Barden was batting .286 with nine homers and 46 RBIs as of Monday, after finishing at .307 last year and .283 in 2004 at Tucson. He played at Class AA El Paso in 2003, batting .287, and 2004, batting .303. In other words, the guy can hit.
But he won't make the major leagues until the Diamondbacks either trade him, put him on the 40-man and promote him, or give him the coveted September call-up.
'I got here fast,' he laments, 'and it's catching up to me now. They ultimately decide when I'm ready. It's hard to get up there.
'Since I've been here in Triple-A, they don't move too many guys. (The D-Backs) want guys to mature and be ready when they get up there.'
Arizona, he says, called up outfielder Scott Hairston recently, but mostly pitchers have received the big-league opportunities.

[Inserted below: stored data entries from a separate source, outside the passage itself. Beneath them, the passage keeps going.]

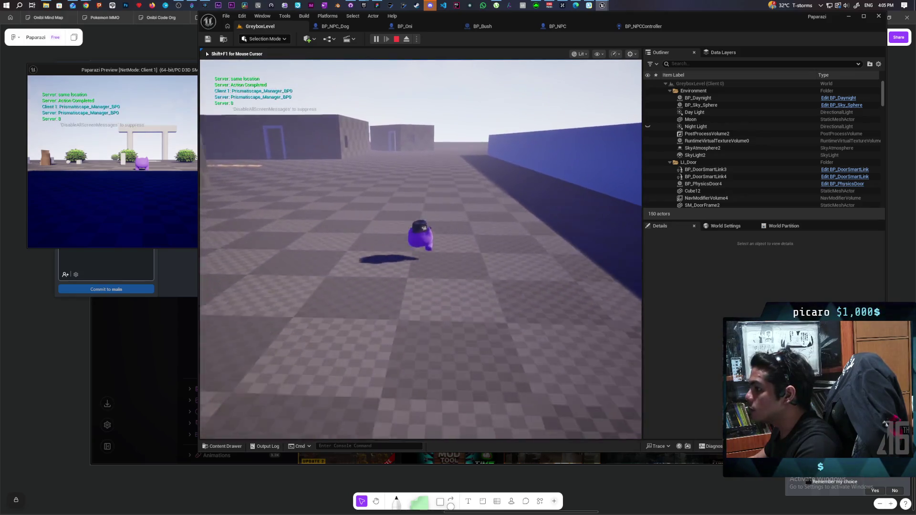
key(w)
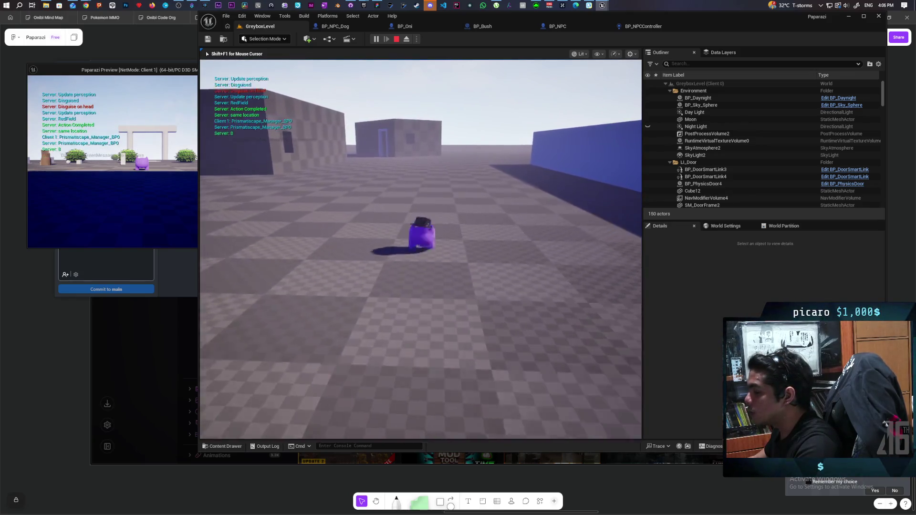
key(w)
key(w)
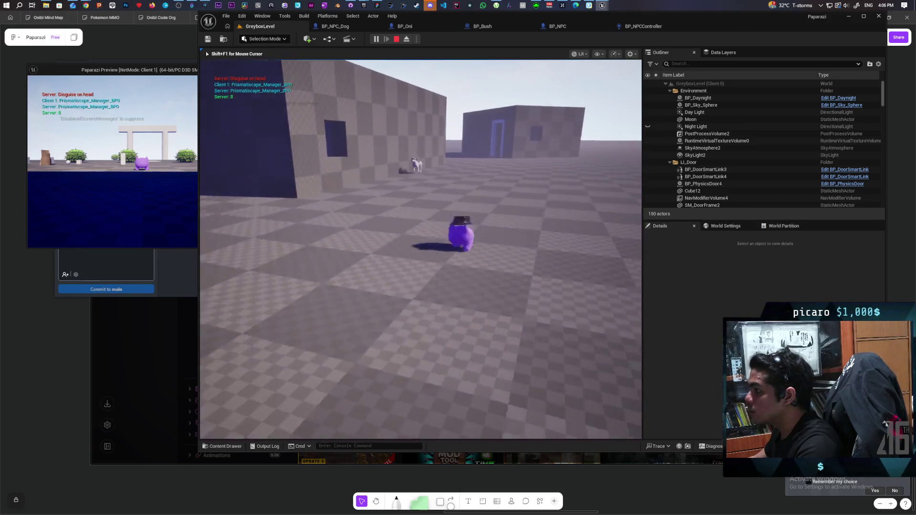
key(w)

Barden could test free agency in 2008. He has developed into an all-around good Triple-A player, after struggling with trying to introduce the power stroke into his game. 'At the corner positions (first and third base) they want guys who hit home runs,' he says. 'I started worrying about that too much. I cut down on strikeouts, got more walks. I just try to put the ball in play and play defense.'
Coincidentally, the Sidewinders were in Portland last Monday - the same day Barden's alma mater played in the College World Series championship game, and won. He caught some of the action between innings of that night's Tucson-Portland Beaver game, and then attended the rally for the OSU team on Tuesday at Pioneer Courthouse Square.
'I couldn't be prouder,' he says.
Interestingly, Barden was part of OSU coach Pat Casey's push to get more Arizona and California players on the team, and now the Beavers have won the national championship with almost all Northwest kids.
Barden, who is from Templeton, Calif., says the Beavers of his day got close to thinking about making a regional but could never get over the hump. In his three years, OSU went 28-27, 31-24 and 31-23 with losing Pac-10 records.
As many as eight of this year's OSU players could sign pro contracts this summer. Barden's advice to them?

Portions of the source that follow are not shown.